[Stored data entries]
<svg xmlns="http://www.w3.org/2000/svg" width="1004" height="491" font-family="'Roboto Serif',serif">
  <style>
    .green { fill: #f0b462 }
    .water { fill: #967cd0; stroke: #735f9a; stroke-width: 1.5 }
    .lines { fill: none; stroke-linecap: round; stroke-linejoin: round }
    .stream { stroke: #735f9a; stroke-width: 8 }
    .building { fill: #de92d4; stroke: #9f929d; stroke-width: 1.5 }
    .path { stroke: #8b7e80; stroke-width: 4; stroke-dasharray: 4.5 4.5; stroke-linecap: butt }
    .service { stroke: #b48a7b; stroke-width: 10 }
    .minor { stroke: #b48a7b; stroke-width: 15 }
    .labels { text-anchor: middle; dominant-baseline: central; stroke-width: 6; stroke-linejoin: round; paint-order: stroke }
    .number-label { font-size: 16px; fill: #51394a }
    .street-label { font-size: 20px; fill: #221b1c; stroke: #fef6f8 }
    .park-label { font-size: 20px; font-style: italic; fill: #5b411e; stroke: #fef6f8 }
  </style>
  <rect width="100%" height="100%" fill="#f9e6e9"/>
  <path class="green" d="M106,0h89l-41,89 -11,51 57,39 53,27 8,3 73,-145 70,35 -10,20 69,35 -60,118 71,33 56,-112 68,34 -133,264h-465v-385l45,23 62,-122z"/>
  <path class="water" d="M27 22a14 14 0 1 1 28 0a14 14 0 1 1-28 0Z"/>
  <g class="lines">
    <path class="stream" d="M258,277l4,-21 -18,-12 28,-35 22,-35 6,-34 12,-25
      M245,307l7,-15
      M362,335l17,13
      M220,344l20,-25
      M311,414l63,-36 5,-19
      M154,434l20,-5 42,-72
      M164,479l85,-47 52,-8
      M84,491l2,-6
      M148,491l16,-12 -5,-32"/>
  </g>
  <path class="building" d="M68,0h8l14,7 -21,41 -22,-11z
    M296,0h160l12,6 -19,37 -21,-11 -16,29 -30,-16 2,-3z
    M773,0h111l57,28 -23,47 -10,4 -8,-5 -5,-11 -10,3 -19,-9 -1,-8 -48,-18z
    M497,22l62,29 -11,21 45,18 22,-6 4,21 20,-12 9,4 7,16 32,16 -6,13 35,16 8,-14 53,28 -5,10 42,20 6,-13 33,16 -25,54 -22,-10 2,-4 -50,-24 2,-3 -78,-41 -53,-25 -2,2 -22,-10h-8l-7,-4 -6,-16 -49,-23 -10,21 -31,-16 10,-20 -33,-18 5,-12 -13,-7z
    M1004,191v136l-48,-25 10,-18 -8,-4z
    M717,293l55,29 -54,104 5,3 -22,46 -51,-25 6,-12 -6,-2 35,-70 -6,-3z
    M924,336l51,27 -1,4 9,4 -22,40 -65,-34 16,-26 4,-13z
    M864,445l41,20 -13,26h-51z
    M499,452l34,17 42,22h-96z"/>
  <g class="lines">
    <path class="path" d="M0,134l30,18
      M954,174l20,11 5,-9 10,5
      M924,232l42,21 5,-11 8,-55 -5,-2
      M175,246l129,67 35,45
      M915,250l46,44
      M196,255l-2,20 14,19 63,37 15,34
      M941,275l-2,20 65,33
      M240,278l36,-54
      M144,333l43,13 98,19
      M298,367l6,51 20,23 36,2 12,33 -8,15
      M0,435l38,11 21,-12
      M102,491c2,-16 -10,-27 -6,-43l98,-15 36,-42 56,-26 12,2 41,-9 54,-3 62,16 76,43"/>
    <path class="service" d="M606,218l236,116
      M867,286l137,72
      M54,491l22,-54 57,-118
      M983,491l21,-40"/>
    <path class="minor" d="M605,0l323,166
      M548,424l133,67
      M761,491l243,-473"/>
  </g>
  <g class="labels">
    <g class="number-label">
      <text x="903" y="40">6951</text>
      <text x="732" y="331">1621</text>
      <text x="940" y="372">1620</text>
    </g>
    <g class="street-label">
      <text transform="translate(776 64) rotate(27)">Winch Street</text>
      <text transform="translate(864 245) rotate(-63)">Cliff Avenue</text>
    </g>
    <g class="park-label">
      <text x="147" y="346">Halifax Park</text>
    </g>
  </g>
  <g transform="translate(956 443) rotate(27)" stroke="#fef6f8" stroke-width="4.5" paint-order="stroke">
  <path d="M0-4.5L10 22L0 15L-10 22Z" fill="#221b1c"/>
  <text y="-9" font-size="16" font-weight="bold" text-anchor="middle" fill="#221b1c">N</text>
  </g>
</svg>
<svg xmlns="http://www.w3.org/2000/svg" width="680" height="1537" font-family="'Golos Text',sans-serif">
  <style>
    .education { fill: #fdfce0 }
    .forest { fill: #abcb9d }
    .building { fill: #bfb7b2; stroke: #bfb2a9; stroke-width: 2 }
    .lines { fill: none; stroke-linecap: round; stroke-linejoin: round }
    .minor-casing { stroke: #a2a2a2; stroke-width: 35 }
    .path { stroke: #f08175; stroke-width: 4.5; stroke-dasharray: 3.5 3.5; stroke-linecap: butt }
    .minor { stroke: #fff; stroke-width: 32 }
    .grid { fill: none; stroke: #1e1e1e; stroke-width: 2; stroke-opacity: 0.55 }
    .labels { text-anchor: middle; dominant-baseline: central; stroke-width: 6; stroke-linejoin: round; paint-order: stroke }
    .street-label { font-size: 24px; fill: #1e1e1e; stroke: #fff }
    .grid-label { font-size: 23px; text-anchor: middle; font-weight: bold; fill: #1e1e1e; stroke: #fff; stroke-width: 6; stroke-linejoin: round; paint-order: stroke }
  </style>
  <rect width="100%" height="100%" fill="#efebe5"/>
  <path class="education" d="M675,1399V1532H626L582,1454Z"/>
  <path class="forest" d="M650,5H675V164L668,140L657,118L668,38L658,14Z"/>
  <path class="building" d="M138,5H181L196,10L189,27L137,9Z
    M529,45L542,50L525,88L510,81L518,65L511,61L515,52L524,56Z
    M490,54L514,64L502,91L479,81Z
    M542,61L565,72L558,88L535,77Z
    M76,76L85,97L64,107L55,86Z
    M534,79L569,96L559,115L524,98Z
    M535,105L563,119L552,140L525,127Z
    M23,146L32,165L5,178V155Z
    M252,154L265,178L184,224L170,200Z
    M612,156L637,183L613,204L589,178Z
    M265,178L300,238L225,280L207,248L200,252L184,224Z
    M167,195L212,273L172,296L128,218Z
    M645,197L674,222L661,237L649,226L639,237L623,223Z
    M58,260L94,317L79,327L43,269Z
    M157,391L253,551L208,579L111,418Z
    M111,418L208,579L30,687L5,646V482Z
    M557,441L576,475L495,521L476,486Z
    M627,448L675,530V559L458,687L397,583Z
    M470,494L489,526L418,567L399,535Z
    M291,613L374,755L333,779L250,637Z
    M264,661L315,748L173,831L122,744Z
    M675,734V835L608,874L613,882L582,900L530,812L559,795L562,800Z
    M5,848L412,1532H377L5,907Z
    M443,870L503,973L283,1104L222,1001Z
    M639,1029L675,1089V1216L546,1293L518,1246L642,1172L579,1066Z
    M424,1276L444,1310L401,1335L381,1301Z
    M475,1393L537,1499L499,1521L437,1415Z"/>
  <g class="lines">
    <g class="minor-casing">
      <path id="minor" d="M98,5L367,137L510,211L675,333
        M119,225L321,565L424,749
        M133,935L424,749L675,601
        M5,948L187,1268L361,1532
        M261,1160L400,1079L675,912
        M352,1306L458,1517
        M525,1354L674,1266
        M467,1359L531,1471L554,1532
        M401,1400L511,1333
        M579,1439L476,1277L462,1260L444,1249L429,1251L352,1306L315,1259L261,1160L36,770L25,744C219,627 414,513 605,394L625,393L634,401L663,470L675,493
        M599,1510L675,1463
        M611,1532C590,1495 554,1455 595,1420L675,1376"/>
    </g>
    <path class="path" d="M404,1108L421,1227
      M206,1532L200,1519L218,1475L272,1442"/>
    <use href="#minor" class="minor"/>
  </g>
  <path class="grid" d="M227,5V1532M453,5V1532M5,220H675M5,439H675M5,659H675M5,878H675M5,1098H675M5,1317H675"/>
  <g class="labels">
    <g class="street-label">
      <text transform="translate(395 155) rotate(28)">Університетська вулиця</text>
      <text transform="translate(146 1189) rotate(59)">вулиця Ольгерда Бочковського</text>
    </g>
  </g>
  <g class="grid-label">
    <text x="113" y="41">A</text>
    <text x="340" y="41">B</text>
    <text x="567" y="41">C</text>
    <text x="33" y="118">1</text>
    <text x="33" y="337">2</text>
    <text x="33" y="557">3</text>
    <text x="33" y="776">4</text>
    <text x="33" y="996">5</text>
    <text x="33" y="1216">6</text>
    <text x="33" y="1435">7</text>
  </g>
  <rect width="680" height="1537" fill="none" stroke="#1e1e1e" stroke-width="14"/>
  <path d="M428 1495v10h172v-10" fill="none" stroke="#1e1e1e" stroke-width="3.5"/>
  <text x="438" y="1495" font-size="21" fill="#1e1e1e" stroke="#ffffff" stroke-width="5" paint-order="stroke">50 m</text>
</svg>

● Exercise directions:
Every line from the one containing "M599,1510L675,1463" through the last line of the entries must be written out verbatim, and no other line.

● Written answer:
        M599,1510L675,1463
        M611,1532C590,1495 554,1455 595,1420L675,1376"/>
    </g>
    <path class="path" d="M404,1108L421,1227
      M206,1532L200,1519L218,1475L272,1442"/>
    <use href="#minor" class="minor"/>
  </g>
  <path class="grid" d="M227,5V1532M453,5V1532M5,220H675M5,439H675M5,659H675M5,878H675M5,1098H675M5,1317H675"/>
  <g class="labels">
    <g class="street-label">
      <text transform="translate(395 155) rotate(28)">Університетська вулиця</text>
      <text transform="translate(146 1189) rotate(59)">вулиця Ольгерда Бочковського</text>
    </g>
  </g>
  <g class="grid-label">
    <text x="113" y="41">A</text>
    <text x="340" y="41">B</text>
    <text x="567" y="41">C</text>
    <text x="33" y="118">1</text>
    <text x="33" y="337">2</text>
    <text x="33" y="557">3</text>
    <text x="33" y="776">4</text>
    <text x="33" y="996">5</text>
    <text x="33" y="1216">6</text>
    <text x="33" y="1435">7</text>
  </g>
  <rect width="680" height="1537" fill="none" stroke="#1e1e1e" stroke-width="14"/>
  <path d="M428 1495v10h172v-10" fill="none" stroke="#1e1e1e" stroke-width="3.5"/>
  <text x="438" y="1495" font-size="21" fill="#1e1e1e" stroke="#ffffff" stroke-width="5" paint-order="stroke">50 m</text>
</svg>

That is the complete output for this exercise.